Figure 4.. Membrane recruitment of MLKL and pMLKL in shELOVL7 and shZDHHC5 cells during necroptosis.

(A) ELOVL7 knockdown reduces necroptotic cell death. Percent cell viability of shRFP (used as control) and shELOVL7 transduced cells treated with BV6/zVAD-FMK/TNF-α to induce necroptosis compared to vehicle-treated control cells. Data represent mean ± 1 SD; n=5. *** represents p < 0.001 (B) Western blot analysis of membrane fraction from untreated and necroptotic shRFP (used as control) and shELOVL7 cells. Cell lysates were fractionated by ultracentrifugation and membrane fractions analyzed. Decrease in MLKL and pMLKL were observed in necroptotic shELOVL7 as compared to necroptotic control cells suggesting that membrane recruitment is reduced in shELOVL7 cells (see Figure S4A for quantification of band intensities). (D) Control and necroptotic shRFP and shZDHHC5 cells treated with C20 alkFA were membrane fractionated and subjected to CuAAC with Biotin-azide and enrichment using neutravidin beads. Equal amounts of protein were used for enrichment of each condition (see Materials and Methods for details). The proteins on the beads were blotted for MLKL, pMLKL and calnexin. An approximate 50% decrease in the enriched pMLKL was observed as compared to necroptotic control cells suggesting a role for ZDHHC5 in VLCFAcylation during necroptosis. (see Figure S4B for quantification of band intensities). See also Figure S4.
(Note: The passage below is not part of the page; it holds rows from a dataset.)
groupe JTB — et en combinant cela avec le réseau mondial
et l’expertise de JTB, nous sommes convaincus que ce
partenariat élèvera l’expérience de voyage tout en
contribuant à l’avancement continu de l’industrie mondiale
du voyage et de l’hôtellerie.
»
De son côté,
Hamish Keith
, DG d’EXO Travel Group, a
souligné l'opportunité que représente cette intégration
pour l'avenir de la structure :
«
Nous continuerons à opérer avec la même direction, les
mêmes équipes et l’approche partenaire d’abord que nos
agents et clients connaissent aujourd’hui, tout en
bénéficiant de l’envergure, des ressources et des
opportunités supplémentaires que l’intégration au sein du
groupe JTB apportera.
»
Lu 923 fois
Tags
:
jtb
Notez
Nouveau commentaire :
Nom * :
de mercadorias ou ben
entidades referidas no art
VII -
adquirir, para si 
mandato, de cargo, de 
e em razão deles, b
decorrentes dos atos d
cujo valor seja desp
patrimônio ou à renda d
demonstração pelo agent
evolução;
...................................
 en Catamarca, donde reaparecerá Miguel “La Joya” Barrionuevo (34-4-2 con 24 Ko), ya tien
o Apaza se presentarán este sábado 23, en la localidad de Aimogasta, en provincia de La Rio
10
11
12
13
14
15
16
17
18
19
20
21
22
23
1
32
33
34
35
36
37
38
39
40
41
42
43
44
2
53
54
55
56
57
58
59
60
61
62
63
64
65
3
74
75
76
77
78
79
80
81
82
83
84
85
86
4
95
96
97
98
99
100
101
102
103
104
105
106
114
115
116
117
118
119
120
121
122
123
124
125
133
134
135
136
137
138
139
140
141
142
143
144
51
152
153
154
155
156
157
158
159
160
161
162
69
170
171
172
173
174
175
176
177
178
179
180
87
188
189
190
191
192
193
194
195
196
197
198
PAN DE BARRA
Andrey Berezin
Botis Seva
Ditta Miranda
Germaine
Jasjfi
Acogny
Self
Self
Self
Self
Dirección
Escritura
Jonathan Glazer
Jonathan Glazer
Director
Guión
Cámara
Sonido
Figure 5.. Inhibition of endocytic pathway specifically ameliorate necroptotic cell death.

(A) Pathway enrichment analysis of proteins that show differential fatty acylation during necroptosis. 8 pathways significantly enriched (corrected p value < 0.05). See also Table S3. (B) Small molecule inhibitor targeting endocytic pathway rescues necroptotic cell death, but not apoptotic cell death, in HT-29 cells. HT-29 cells were pretreated with 100 μM dynasore for 2 hours. Vehicle-treated control cells were treated with DMSO. For induction of necroptosis, cells were treated with BV6/zVAD-FMK/TNF-α. For induction of apoptosis, cells were treated with BV6/TNF-α. The percent cell viability in the presences of inhibitor during necroptosis was compared to the vehicle-treated control cells. Data represent mean ± 1 SD; n ≥ 3. ** represents p < 0.01, *** represents p < 0.001. (C-D) Western blot analysis of membrane fraction (C) and whole lysate (D) of vehicle-treated cells and dynasore treated cells with or without necroptosis. Cell lysates are fractionated by ultracentrifugation and membrane fractions are analyzed. The decrease in pMLKL observed in necroptosis when dynasore is present suggesting endocytosis maybe involved in necroptosis.